*Exercise details*: Starting at the line below holding "este navegador para" and stopping at the line holding "сдаче в СПб, чтобы", print every line exactly, both ends included, and leave the rest out.

Start of Recorded information

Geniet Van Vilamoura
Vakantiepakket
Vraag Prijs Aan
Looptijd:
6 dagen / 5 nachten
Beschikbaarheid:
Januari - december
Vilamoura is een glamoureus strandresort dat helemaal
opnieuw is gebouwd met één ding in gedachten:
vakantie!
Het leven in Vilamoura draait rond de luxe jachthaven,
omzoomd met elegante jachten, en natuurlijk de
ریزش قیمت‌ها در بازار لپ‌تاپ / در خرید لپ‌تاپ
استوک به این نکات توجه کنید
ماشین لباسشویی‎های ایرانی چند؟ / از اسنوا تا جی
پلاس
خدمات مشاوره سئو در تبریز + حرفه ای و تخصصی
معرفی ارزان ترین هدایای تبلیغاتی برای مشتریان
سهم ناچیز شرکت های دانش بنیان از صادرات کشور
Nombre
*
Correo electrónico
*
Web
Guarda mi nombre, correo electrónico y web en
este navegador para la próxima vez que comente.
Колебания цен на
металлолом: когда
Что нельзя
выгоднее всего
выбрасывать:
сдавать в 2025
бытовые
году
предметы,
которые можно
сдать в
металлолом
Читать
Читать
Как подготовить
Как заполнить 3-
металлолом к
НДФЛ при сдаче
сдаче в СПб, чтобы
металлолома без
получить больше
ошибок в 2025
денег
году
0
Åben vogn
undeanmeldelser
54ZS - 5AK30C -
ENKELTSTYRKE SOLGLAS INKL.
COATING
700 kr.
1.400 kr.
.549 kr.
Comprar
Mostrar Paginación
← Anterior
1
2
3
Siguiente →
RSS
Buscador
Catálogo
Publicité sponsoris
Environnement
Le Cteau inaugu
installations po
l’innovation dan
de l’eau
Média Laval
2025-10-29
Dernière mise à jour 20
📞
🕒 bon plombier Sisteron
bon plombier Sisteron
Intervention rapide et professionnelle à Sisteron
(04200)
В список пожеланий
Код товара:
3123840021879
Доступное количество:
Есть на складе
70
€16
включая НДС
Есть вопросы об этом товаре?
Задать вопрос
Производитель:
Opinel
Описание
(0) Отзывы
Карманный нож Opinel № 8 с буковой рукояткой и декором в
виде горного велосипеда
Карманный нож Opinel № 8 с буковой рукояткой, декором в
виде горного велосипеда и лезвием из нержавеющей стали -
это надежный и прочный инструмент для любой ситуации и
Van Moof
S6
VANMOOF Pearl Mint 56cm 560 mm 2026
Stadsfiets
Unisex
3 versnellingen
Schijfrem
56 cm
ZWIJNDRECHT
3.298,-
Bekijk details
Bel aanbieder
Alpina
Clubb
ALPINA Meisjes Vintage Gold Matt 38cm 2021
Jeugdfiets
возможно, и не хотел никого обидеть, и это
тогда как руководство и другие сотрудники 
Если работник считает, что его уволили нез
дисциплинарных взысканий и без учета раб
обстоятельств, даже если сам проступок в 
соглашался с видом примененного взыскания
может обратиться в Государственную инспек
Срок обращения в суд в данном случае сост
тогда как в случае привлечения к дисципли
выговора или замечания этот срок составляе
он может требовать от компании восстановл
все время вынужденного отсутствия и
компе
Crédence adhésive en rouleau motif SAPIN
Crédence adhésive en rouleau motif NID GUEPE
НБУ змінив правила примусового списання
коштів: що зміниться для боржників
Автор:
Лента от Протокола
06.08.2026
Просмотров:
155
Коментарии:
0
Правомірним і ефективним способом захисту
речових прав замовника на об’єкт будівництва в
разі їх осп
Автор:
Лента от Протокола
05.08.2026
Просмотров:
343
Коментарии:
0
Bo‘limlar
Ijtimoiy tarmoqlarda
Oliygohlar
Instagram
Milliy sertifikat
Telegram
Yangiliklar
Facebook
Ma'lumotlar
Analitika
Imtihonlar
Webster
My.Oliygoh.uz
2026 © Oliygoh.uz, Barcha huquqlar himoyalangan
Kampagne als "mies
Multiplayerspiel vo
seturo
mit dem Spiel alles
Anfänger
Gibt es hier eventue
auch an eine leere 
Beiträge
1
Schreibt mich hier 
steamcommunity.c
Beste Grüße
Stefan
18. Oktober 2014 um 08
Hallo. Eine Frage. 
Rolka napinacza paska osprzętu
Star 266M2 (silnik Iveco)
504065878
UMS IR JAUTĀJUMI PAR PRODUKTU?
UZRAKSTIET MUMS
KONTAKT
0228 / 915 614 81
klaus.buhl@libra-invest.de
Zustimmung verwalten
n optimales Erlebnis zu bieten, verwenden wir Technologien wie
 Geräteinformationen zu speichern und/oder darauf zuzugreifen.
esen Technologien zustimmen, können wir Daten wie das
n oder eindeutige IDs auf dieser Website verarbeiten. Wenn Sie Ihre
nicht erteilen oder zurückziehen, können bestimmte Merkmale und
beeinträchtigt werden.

End of Recorded information

*Task response*:
este navegador para la próxima vez que comente.
Колебания цен на
металлолом: когда
Что нельзя
выгоднее всего
выбрасывать:
сдавать в 2025
бытовые
году
предметы,
которые можно
сдать в
металлолом
Читать
Читать
Как подготовить
Как заполнить 3-
металлолом к
НДФЛ при сдаче
сдаче в СПб, чтобы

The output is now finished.